Esta atuação está em linha com o Policy Brief on Antitrust and Labour Markets da Comissão Europeia, publicado em maio de 2024, que já havia sinalizado um reforço do enforcement relativamente a tais práticas.

A Comissão entendeu que os acordos de no-poach podem constituir uma restrição da concorrência por objeto. De acordo com a CE, as cláusulas de “não contratação” equivalem a uma forma de repartição de fontes de abastecimento, nos termos do artigo 101.º, n.º 1, alínea c), do TFUE e do artigo 53.º, n.º 1, alínea c), do Acordo EEE.
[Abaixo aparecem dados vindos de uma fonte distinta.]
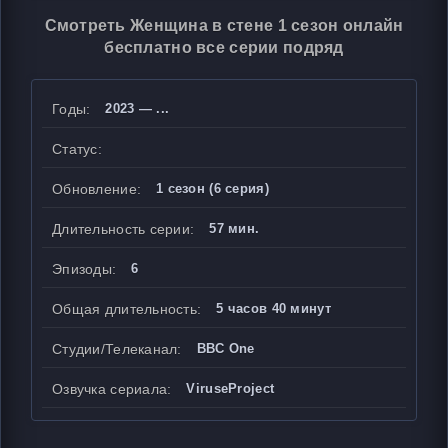
Смотреть Женщина в стене 1 сезон онлайн
бесплатно все серии подряд
Годы:
2023 — ...
Статус:
Обновление:
1 сезон (6 серия)
Длительность серии:
57 мин.
Эпизоды:
6
Общая длительность:
5 часов 40 минут
Студии/Телеканал:
BBC One
Озвучка сериала:
ViruseProject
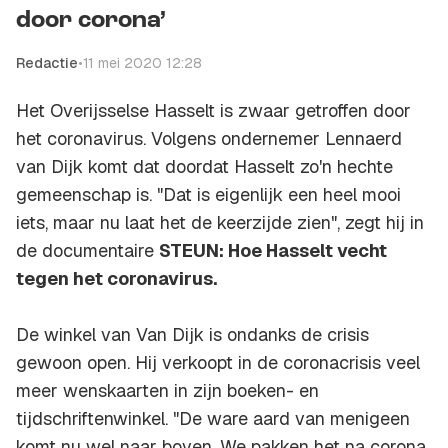
door corona’
Redactie
•
11 mei 2020 12:28
Het Overijsselse Hasselt is zwaar getroffen door
het coronavirus. Volgens ondernemer Lennaerd
van Dijk komt dat doordat Hasselt zo'n hechte
gemeenschap is. "Dat is eigenlijk een heel mooi
iets, maar nu laat het de keerzijde zien", zegt hij in
de documentaire
STEUN: Hoe Hasselt vecht
tegen het coronavirus.
De winkel van Van Dijk is ondanks de crisis
gewoon open. Hij verkoopt in de coronacrisis veel
meer wenskaarten in zijn boeken- en
tijdschriftenwinkel. "De ware aard van menigeen
komt nu wel naar boven. We pakken het na corona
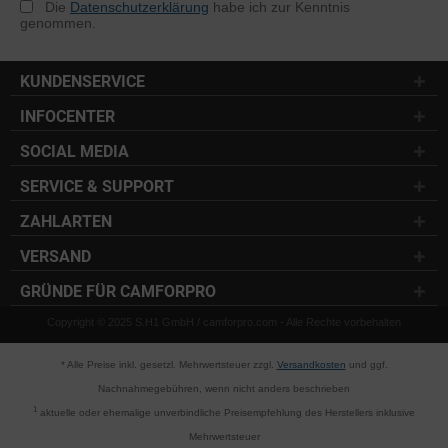
Die
Datenschutzerklärung
habe ich zur Kenntnis
genommen.
KUNDENSERVICE
INFOCENTER
SOCIAL MEDIA
SERVICE & SUPPORT
ZAHLARTEN
VERSAND
GRÜNDE FÜR CAMFORPRO
Copyright © 2025 S.H1 GmbH / camforpro.com - Alle Rechte vorbehalten
* Alle Preise inkl. gesetzl. Mehrwertsteuer zzgl.
Versandkosten
und ggf.
Nachnahmegebühren, wenn nicht anders beschrieben
1
aktuelle oder ehemalige unverbindliche Preisempfehlung des Herstellers inklusive
Mehrwertsteuer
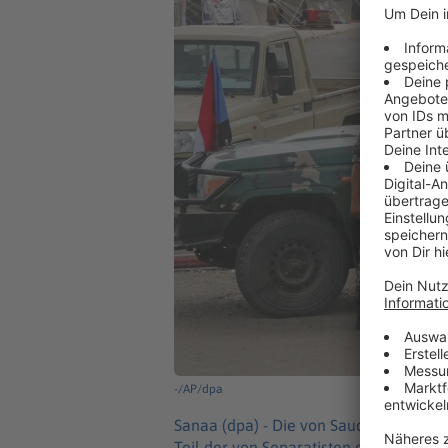
-/AP/dpa
Sanaa (dpa) -
Die von Saudi-Arabien u
Teil der von Separatisten eingenomme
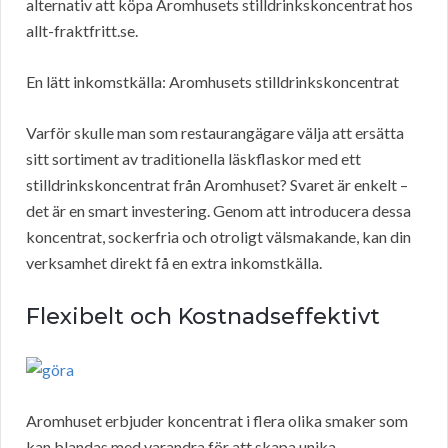
alternativ att köpa Aromhusets stilldrinkskoncentrat hos
allt-fraktfritt.se.
En lätt inkomstkälla: Aromhusets stilldrinkskoncentrat
Varför skulle man som restaurangägare välja att ersätta
sitt sortiment av traditionella läskflaskor med ett
stilldrinkskoncentrat från Aromhuset? Svaret är enkelt –
det är en smart investering. Genom att introducera dessa
koncentrat, sockerfria och otroligt välsmakande, kan din
verksamhet direkt få en extra inkomstkälla.
Flexibelt och Kostnadseffektivt
Aromhuset erbjuder koncentrat i flera olika smaker som
kan blandas med varandra för att skapa unika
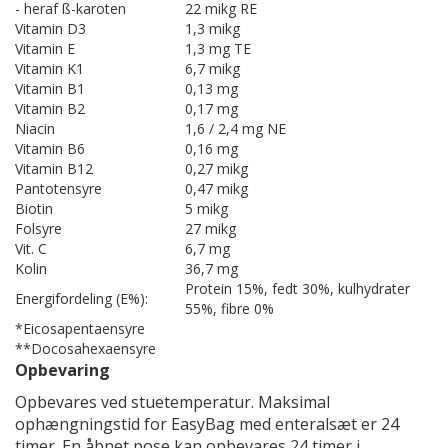
- heraf ß-karoten
22 mikg RE
Vitamin D3
1,3 mikg
Vitamin E
1,3 mg TE
Vitamin K1
6,7 mikg
Vitamin B1
0,13 mg
Vitamin B2
0,17 mg
Niacin
1,6 / 2,4 mg NE
Vitamin B6
0,16 mg
Vitamin B12
0,27 mikg
Pantotensyre
0,47 mikg
Biotin
5 mikg
Folsyre
27 mikg
Vit. C
6,7 mg
Kolin
36,7 mg
Protein 15%, fedt 30%, kulhydrater
Energifordeling (E%):
55%, fibre 0%
*Eicosapentaensyre
**Docosahexaensyre
Opbevaring
Opbevares ved stuetemperatur. Maksimal
ophængningstid for EasyBag med enteralsæt er 24
timer. En åbnet pose kan opbevares 24 timer i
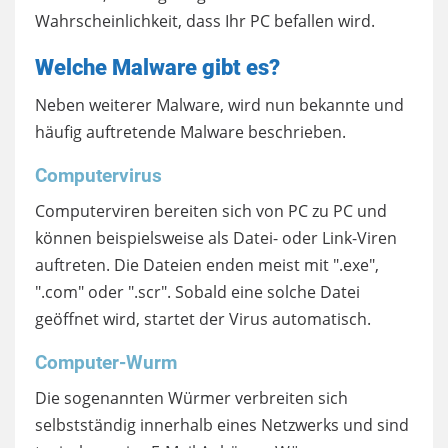
Wahrscheinlichkeit, dass Ihr PC befallen wird.
Welche Malware gibt es?
Neben weiterer Malware, wird nun bekannte und
häufig auftretende Malware beschrieben.
Computervirus
Computerviren bereiten sich von PC zu PC und
können beispielsweise als Datei- oder Link-Viren
auftreten. Die Dateien enden meist mit ".exe",
".com" oder ".scr". Sobald eine solche Datei
geöffnet wird, startet der Virus automatisch.
Computer-Wurm
Die sogenannten Würmer verbreiten sich
selbstständig innerhalb eines Netzwerks und sind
A Comissão esclareceu ainda que, dada a natureza minoritária da participação da Delivery Hero, as cláusulas de não contratação constantes dos acordos de acionistas não estavam sujeitas ao regime das restrições acessórias aplicáveis às concentrações. Não obstante, a CE avaliou se tais cláusulas poderiam ser objetivamente necessárias e proporcionais aos acordos de investimento tendo, contudo, concluindo que estas eram: (i) ilimitadas em duração e âmbito territorial; (ii) recíprocas, excedendo o necessário para proteger os interesses dos investidores; (iii) não se aplicavam uniformemente a todos os investidores.

Independentemente desta análise, a Comissão considerou que os acordos de no-poach podem ser analisados à luz do artigo 101.º, n.º 3, do TFUE, podendo beneficiar de isenção caso preencham os respetivos requisitos. No entanto, no caso concreto, a CE concluiu que tais condições não se encontravam reunidas.

Importa sublinhar que, embora a Comissão entenda que um acordo de no-poach pode constituir uma restrição da concorrência por objeto, o Tribunal de Justiça da União Europeia ainda não se pronunciou sobre esta matéria.

Adicionalmente, a decisão em apreço não se circunscreveu à existência de um acordo de no-poach, abrangendo igualmente a partilha de informações comercialmente sensíveis e a repartição de mercado. Neste contexto, a conjugação do acordo de no-poach com outras práticas, tradicionalmente consideradas como restritivas da concorrência (i.e., a repartição de mercado), pode ter sido determinante para a qualificação da conduta como uma restrição por objeto.

Até ao momento, não existem decisões públicas da Comissão que considerem que um acordo de no-poach isolado configura uma restrição da concorrência por objeto.